It's a better idea than what we have now....farmers shooting them by the hundreds with a high-power and leaving them in the fields. I'd rather see a season on them than that. If you think spring is their safe time you don't get out enough during that time of year. I saw A LOT of dead canadas in the fields last spring and talked to several farmers who shot triple digits on them. You can't blame them for trying to protect their crops, and even with the increased harvest there's still tons of geese. IMO Hunters might as well get in on the action a little if that's the way it's going to be.


----------



## duckslayer (Oct 30, 2003)

I agree and I disagree. For sure it would be great to help out the farmers with a real early season on them. But for future sake its not good. The breeding pairs is what will bring them down. Sure the lessers will migrate, not to worried about that. Its the locals, the giants that will stick around all summer long and make the early season possible. How many greaters are going to stick around all spring/summer/fall if you shoot them early. Theres barely any migrants early in the fall and all people shoot are the local canadas so have it or leave it. If you want to shoot them in the spring with good numbers, dont expect there to be numbers in the fall, they will leave jus like everyone complains about, too much pressure.
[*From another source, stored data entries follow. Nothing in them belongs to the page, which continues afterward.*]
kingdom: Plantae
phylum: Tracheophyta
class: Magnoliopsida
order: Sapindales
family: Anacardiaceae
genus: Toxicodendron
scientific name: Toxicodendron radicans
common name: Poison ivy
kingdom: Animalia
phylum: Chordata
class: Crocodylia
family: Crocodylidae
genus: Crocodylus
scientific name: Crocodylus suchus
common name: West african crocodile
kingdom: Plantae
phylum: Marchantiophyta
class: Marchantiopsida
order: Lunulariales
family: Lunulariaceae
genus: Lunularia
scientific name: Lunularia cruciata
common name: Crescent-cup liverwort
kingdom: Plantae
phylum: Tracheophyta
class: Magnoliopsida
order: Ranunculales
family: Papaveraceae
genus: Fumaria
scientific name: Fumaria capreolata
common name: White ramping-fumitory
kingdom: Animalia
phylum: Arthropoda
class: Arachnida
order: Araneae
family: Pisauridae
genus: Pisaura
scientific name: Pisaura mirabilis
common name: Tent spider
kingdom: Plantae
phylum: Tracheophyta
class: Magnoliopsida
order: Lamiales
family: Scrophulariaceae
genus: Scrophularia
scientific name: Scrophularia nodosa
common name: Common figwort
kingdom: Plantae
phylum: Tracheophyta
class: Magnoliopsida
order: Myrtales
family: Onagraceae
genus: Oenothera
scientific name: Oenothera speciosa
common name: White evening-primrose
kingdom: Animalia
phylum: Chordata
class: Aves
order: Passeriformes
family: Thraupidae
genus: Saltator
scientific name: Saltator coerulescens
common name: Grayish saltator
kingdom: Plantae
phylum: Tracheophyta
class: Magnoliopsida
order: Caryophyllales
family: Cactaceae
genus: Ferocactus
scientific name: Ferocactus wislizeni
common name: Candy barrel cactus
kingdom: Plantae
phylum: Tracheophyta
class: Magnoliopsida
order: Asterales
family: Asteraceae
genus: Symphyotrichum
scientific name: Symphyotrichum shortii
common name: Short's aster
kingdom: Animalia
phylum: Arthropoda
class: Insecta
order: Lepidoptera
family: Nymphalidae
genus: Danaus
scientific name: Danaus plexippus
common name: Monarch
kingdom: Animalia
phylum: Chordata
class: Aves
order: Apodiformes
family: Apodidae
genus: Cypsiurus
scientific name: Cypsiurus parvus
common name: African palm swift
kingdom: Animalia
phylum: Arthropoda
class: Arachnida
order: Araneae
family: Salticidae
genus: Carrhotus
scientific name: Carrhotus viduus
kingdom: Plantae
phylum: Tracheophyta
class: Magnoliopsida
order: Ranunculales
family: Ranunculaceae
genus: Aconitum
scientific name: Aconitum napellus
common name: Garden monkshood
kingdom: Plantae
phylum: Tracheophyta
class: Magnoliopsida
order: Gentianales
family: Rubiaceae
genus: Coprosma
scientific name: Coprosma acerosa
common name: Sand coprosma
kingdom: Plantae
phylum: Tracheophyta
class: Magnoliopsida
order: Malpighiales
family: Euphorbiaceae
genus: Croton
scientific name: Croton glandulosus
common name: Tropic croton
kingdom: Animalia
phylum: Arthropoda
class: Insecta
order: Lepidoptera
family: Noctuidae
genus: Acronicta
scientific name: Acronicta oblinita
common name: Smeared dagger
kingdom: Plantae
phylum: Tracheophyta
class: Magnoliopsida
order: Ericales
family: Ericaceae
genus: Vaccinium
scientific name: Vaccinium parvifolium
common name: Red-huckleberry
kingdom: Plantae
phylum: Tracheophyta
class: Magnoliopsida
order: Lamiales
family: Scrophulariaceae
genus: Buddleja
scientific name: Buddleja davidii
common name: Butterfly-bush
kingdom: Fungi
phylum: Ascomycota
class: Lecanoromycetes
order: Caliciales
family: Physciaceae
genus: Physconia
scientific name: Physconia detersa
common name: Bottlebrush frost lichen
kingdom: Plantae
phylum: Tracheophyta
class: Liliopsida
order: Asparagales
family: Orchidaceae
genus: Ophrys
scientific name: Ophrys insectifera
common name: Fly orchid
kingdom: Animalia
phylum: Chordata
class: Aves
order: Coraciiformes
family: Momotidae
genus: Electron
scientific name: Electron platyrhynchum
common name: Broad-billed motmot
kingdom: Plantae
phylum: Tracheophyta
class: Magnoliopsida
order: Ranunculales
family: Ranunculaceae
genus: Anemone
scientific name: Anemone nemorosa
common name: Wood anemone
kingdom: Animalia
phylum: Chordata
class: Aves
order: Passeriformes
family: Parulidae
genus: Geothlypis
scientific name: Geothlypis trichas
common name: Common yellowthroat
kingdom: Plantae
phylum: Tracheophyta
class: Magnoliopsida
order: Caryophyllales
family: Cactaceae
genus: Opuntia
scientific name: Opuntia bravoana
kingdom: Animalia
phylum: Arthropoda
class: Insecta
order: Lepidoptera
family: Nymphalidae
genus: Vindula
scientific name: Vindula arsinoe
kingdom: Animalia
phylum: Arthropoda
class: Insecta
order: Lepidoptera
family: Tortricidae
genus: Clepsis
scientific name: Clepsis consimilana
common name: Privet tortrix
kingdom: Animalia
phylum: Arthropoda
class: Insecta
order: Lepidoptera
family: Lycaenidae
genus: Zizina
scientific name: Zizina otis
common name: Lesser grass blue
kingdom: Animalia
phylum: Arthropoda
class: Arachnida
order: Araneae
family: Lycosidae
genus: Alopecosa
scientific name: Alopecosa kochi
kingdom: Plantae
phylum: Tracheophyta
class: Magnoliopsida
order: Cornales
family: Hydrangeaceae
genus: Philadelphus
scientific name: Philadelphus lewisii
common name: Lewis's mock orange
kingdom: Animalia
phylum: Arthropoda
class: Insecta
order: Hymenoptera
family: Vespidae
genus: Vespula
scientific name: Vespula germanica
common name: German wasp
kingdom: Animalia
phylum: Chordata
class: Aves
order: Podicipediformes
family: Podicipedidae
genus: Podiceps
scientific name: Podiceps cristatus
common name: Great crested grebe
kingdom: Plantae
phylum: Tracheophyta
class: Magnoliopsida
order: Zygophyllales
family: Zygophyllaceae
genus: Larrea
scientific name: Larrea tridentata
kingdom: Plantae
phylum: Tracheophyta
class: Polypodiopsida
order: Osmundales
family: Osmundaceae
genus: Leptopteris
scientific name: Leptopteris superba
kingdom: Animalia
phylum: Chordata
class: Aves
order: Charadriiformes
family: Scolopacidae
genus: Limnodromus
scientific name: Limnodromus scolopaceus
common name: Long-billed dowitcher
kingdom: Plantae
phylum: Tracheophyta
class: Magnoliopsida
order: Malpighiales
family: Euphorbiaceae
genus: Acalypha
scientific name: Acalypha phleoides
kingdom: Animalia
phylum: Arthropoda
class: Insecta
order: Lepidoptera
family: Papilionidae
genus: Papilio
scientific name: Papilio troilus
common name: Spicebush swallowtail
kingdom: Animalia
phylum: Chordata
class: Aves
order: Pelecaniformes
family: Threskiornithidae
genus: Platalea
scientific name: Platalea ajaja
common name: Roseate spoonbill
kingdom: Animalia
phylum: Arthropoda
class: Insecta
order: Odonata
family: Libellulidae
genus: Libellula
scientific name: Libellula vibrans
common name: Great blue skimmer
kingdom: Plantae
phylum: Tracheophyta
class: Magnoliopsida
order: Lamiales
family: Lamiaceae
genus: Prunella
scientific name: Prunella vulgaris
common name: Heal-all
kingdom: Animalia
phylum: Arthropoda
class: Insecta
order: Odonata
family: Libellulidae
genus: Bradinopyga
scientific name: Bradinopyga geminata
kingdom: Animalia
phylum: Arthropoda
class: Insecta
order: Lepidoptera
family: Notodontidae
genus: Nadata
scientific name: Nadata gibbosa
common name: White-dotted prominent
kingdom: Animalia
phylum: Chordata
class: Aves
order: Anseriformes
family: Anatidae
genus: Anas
No spring season, even though it could be awesome.


----------



## diver_sniper (Sep 6, 2004)

i guess i was unaware of the numbers that farmers take, sad that it has to happen at all. i still dont think there should be a season, even tho there are some points to having a season, i would say there are more negitives, such as driving the local geese right out of the area imho.


----------



## Draker16 (Nov 23, 2004)

I went out on monday and the canadians for the most part were just oblivious to me i had a pair standing at 40 yards just honking away but not really caring that I was their. It would be way too easy to hunt those geese in the spring, although im sure they would smarten up fast but mallards which aren't being hunted were suprisingly jumpy. No point here just an observation.


----------



## SmellCat (Jul 28, 2004)

I don't think a spring season for honkers is a good idea. How tough is it to get within 30 yards of a honker this time of year? Not Very.

Don't get me wrong if there was a spring season I'd be out there just like everybody else but it just doesn't make sense to clobber nesting and breeding pairs. 
Just my 2 cents.


----------



## Decoyer (Mar 2, 2002)

If they want to reduce the honkers, give us a higher limit in the early season. It isn't very diffecult to kill 5 birds in sept when in the right spot.


----------



## Takem7 (Jan 17, 2005)

no joke with all the pressure I got hunting around my place I seen thousands none wanted to commit didnt shoot crap but now I dont even need dekes to make canadians land all I do is call and here they come


----------



## Drew Willemsen (Sep 29, 2003)

and they seem to always fly over in the spring too... :lol:


----------



## Chris Schulz (Sep 7, 2004)

you never realize how stupid candians actually are until you hunt snows in the spring. they always seem to land in your decoys while many snows will not. Even though this may be because they have never been shot at in the spring you would think that they would have learned and became just like snows while migrating with them.


----------